Chanaka was as much a Tory as he was a Whig and right up to the end.  He defined himself very much in terms of British politics, the Westminster tradition of parliamentary democracy and constitutional monarchy.  A monarchist through and through, and at the same time, a passionate individualist, he deeply abhorred totalitarianism of any form but was perfectly willing to forgive and even condone the excesses of a Haile Selassie or the Shah of Iran at the same time as he would be scathing in his denunciation of a Stalin, Mao, Castro or Pol Pot.  His near religious commitment to individual liberty led him to champion the virtues of the Premadasa regime, the Thatcher government and the Reagan administration.  He loathed the LTTE, JVP and the soviets; had nothing but contempt for the Labour Party of Foot, Benn and Kinnock.  A great proponent of proportional representation, he veered towards the Social Democrats in British politics, largely I suspect because they had left the Labour Party and because of his great admiration and respect for Roy Jenkins.

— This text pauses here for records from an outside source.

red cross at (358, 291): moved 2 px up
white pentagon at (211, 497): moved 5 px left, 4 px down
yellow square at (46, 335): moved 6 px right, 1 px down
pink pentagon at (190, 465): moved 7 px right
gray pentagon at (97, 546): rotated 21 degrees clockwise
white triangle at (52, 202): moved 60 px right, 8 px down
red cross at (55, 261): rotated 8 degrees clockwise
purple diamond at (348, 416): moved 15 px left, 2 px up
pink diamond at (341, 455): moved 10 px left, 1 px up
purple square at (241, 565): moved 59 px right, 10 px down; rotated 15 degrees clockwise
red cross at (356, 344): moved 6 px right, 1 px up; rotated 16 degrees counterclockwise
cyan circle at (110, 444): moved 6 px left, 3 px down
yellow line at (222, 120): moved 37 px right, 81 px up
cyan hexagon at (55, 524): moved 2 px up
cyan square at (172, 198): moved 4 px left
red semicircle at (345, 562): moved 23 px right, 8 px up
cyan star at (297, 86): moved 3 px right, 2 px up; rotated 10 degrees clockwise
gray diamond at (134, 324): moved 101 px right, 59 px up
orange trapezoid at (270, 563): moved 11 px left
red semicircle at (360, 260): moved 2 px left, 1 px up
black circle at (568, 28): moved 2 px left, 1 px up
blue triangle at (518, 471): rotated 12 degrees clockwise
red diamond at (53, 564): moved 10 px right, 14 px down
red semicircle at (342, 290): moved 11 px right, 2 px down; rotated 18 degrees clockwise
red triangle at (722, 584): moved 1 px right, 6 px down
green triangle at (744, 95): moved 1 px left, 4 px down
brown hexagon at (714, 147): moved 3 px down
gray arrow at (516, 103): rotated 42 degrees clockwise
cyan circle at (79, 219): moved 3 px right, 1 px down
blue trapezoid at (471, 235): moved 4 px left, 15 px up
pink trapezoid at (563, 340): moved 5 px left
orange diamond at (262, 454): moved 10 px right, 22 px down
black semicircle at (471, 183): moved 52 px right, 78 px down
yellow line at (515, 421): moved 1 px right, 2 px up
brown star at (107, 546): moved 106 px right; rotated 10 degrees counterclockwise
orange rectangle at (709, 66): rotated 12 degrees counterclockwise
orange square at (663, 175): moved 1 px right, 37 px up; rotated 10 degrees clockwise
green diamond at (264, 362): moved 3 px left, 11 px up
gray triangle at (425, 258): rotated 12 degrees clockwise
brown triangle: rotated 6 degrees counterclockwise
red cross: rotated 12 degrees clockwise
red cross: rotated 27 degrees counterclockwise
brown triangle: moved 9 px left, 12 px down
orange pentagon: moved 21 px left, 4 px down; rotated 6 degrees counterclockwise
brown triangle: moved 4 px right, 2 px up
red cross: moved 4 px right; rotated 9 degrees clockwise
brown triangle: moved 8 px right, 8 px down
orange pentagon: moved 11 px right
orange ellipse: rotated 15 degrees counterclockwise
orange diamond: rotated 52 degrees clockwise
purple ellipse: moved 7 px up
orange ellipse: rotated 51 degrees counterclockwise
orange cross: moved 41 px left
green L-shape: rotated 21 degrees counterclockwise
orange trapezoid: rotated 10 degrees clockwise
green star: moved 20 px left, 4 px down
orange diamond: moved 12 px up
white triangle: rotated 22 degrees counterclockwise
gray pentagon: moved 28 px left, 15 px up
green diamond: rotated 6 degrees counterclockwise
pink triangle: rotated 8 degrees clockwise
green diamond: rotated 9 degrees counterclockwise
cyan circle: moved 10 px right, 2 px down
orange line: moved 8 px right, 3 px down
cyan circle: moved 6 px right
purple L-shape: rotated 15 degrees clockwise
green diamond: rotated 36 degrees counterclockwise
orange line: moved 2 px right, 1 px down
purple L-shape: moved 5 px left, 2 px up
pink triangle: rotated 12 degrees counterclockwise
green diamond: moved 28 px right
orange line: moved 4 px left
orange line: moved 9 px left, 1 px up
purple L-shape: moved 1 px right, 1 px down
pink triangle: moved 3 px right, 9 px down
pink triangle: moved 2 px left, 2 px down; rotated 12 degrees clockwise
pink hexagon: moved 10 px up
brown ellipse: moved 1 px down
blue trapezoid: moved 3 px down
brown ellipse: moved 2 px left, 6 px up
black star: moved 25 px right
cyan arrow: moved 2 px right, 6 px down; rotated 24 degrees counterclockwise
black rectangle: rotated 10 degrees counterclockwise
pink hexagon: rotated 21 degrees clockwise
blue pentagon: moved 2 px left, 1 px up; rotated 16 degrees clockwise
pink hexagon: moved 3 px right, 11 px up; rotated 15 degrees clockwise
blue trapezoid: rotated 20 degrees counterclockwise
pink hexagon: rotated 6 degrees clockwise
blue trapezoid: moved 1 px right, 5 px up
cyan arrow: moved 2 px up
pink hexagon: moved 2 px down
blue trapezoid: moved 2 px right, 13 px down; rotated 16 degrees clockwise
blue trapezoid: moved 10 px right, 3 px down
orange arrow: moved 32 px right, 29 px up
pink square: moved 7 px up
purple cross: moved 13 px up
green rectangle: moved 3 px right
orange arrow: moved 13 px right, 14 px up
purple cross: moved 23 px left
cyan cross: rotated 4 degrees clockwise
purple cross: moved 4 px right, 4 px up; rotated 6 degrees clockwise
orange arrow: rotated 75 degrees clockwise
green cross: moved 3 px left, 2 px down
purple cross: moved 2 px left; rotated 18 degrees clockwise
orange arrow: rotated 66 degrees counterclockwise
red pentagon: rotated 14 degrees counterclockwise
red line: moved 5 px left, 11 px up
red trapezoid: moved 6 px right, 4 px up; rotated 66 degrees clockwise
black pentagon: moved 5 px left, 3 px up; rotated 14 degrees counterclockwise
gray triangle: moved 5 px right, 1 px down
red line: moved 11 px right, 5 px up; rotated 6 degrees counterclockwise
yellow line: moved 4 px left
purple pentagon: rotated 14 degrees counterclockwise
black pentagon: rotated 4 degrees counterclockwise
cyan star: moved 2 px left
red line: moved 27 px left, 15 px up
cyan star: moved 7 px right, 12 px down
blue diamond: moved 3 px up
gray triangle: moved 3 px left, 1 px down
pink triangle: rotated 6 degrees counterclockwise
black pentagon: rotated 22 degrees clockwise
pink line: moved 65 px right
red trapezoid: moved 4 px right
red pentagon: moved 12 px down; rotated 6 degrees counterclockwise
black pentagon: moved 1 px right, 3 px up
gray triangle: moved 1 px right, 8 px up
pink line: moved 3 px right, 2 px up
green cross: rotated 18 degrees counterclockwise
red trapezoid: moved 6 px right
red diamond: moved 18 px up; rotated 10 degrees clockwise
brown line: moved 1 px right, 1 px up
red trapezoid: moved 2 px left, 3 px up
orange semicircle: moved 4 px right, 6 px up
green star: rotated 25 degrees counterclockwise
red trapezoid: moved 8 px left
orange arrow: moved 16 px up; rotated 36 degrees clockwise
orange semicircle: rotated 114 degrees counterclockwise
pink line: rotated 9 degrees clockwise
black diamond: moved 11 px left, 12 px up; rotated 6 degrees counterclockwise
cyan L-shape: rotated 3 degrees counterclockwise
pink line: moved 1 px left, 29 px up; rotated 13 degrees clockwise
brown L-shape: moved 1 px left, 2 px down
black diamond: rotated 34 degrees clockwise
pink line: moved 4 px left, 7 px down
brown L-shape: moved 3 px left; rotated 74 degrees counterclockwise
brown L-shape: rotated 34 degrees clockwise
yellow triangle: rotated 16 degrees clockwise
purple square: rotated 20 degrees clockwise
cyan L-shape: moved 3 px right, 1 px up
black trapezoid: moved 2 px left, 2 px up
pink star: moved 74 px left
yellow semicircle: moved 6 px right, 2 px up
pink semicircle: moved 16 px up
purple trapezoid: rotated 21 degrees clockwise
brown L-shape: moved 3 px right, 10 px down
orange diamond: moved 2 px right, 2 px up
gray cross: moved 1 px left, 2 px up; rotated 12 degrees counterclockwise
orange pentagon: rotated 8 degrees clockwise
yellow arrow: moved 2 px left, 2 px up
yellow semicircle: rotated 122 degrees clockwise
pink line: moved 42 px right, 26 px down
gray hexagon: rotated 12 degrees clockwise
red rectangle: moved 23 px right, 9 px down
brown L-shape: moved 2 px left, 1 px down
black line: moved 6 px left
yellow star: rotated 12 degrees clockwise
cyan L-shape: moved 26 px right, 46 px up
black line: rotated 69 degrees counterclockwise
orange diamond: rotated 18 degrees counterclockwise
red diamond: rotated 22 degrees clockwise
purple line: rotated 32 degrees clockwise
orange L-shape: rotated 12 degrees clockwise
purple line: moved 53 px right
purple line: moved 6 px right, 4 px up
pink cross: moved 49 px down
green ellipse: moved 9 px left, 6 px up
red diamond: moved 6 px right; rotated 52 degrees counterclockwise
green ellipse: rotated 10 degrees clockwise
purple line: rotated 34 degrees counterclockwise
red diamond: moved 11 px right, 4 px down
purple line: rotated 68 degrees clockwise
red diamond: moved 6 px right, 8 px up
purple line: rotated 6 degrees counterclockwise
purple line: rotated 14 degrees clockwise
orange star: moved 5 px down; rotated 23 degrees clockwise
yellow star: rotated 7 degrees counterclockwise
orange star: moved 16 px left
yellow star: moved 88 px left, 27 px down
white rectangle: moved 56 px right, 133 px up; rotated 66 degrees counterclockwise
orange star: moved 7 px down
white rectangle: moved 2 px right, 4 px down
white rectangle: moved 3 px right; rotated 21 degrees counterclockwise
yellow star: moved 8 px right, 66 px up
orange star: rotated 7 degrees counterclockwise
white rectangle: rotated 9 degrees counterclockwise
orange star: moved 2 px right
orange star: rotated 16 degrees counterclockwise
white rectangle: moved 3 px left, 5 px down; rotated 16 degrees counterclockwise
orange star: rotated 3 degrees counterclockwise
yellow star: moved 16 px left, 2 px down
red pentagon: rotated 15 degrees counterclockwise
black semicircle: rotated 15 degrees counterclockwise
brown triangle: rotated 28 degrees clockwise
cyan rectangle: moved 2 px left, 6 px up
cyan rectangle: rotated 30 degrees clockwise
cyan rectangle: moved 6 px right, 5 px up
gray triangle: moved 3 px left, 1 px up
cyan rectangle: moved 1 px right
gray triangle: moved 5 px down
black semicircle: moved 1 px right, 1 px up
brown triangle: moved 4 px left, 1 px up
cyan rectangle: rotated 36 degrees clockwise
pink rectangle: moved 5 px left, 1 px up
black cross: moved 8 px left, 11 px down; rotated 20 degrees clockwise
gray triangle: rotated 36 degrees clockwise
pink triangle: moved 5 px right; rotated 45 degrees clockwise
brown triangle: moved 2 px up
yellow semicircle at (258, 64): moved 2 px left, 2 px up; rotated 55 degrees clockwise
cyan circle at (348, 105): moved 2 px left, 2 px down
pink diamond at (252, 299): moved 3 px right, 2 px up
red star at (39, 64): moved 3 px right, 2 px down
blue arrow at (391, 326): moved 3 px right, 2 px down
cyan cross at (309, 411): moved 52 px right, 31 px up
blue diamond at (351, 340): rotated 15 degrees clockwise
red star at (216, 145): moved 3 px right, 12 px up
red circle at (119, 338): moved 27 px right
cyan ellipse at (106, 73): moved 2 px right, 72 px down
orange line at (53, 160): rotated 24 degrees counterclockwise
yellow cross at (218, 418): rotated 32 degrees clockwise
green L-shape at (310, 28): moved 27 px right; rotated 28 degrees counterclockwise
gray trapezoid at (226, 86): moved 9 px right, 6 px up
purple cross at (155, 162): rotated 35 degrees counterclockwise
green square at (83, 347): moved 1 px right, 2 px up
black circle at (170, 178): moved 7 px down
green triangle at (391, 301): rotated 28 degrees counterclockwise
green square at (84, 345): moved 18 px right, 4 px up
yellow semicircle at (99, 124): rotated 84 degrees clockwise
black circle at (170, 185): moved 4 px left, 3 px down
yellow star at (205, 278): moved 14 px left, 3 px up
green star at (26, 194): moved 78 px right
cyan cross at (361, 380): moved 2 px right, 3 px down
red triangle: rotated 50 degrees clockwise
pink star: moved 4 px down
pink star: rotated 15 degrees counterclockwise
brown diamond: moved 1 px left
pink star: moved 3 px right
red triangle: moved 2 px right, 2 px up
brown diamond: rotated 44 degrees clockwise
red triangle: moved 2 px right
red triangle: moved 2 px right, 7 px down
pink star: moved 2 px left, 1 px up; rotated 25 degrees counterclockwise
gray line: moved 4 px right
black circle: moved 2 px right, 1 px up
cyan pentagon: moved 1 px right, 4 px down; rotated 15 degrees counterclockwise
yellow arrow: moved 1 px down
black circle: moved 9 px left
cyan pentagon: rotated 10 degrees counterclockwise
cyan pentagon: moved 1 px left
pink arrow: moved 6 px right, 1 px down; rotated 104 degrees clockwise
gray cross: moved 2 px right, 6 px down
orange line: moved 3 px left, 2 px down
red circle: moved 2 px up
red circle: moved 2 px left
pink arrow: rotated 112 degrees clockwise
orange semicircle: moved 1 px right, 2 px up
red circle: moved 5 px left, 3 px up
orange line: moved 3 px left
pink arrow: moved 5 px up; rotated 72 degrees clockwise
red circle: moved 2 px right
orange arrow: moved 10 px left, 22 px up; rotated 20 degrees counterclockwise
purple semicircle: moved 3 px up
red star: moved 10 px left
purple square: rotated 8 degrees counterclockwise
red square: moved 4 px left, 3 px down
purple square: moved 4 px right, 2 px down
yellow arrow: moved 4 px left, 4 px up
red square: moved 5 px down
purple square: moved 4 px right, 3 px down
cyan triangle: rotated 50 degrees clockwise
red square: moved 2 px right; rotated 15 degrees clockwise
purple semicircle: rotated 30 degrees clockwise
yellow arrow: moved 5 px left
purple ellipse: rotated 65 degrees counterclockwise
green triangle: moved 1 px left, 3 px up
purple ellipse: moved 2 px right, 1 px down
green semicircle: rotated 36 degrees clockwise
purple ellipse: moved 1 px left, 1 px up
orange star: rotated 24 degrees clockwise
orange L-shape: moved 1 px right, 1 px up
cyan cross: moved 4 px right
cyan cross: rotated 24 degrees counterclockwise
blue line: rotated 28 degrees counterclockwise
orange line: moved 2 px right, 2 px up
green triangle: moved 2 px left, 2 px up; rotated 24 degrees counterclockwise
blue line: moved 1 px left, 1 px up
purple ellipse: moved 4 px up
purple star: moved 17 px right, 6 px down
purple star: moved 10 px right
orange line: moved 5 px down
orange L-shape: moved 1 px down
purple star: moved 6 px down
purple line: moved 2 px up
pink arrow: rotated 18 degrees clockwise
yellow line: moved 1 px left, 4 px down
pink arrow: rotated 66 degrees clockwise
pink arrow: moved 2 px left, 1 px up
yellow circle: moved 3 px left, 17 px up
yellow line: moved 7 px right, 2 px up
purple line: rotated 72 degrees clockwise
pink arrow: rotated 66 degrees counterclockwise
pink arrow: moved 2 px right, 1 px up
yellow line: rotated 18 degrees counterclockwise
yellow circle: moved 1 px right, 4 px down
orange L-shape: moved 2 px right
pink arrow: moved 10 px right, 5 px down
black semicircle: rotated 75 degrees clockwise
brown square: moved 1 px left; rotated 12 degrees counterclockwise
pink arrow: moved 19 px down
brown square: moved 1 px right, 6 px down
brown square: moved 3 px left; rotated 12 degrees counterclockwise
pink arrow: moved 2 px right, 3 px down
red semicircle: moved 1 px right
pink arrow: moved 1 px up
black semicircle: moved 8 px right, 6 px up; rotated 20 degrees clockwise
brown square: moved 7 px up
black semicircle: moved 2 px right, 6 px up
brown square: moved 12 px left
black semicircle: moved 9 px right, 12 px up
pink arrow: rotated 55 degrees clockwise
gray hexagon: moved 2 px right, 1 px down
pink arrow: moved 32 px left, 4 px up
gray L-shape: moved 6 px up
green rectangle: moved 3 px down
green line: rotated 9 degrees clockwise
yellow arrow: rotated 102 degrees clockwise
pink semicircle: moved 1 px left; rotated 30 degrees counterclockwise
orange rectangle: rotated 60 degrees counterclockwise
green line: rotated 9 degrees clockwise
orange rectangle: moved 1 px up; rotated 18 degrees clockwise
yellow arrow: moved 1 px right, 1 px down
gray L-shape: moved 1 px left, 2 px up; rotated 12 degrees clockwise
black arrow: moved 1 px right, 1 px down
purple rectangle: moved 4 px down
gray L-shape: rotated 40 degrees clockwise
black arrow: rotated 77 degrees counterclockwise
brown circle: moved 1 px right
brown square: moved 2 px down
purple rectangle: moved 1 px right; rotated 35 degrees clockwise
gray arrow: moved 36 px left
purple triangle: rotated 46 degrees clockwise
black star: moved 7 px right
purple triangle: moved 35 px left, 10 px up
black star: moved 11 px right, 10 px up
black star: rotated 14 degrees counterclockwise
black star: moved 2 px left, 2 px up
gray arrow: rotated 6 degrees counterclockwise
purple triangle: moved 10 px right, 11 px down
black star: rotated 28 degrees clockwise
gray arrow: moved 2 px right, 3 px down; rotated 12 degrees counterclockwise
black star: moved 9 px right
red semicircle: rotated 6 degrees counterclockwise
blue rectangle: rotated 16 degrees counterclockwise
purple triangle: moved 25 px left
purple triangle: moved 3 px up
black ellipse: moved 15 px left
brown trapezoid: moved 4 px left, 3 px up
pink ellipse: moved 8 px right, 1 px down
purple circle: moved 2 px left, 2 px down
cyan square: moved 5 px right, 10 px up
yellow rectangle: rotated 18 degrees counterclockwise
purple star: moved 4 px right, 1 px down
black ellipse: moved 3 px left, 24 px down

In the Sri Lankan context, the politician he truly admired was Dudley Senanayake and the one he was fondest of was Anura Bandaranaike.  They were in his book, true democrats, unfettered by unfettered ambition or greed for power, gentleman who would reform the status quo if it needed to be reformed.   They like he, knew of a world outside of this island and they like he, would never be given to a shrieking nationalism.  They did not have to.  They were born to rule, but never harshly.

In the Sri Lankan context Chanaka was a staunch federalist and determined opponent of the executive presidency.  He wanted to see the German electoral system adopted here and a second chamber.  He was ambivalent on the North-East merger and convinced that the LTTE had to be defeated.  Implicit faith in the Rule of Law and constitutionalism, he wanted a strong bill of rights, although the practical defence of human rights and association with the vulnerable and victimized did not come naturally to him or arouse great passion within him.  His consuming interest was in the architecture of a liberal democracy; not in the citizen.  As for the economy, it was a subject that he was least interested in except for absolute devotion to capitalism.

It is tempting to think as to where he would have stood in these times of the chinthanaya, allegations of war crimes, the culture of impunity, majoritarianism and amidst all of this new opportunities and political firmament.  For my part, when I think of Chanaka and the liberal idea he so loved, the words from Tennyson’s Ulysees that I quoted at his funeral always come to mind:

We are not now that strength which in old days
Moved earth and heaven; that which we are,
we are;
One equal temper of heroic hearts,
Made weak by time and fate, but strong in will
To strive, to seek, to find, and not to yield.

###

The 19th of April was the 52nd birthday of Dr. Chanaka Amaratunga, the founder of the Liberal Party of Sri Lanka. Groundviews invited leading political commentators to contribute to a special edition commemorating Chanaka’s role in politics and the liberal movement in Sri Lanka.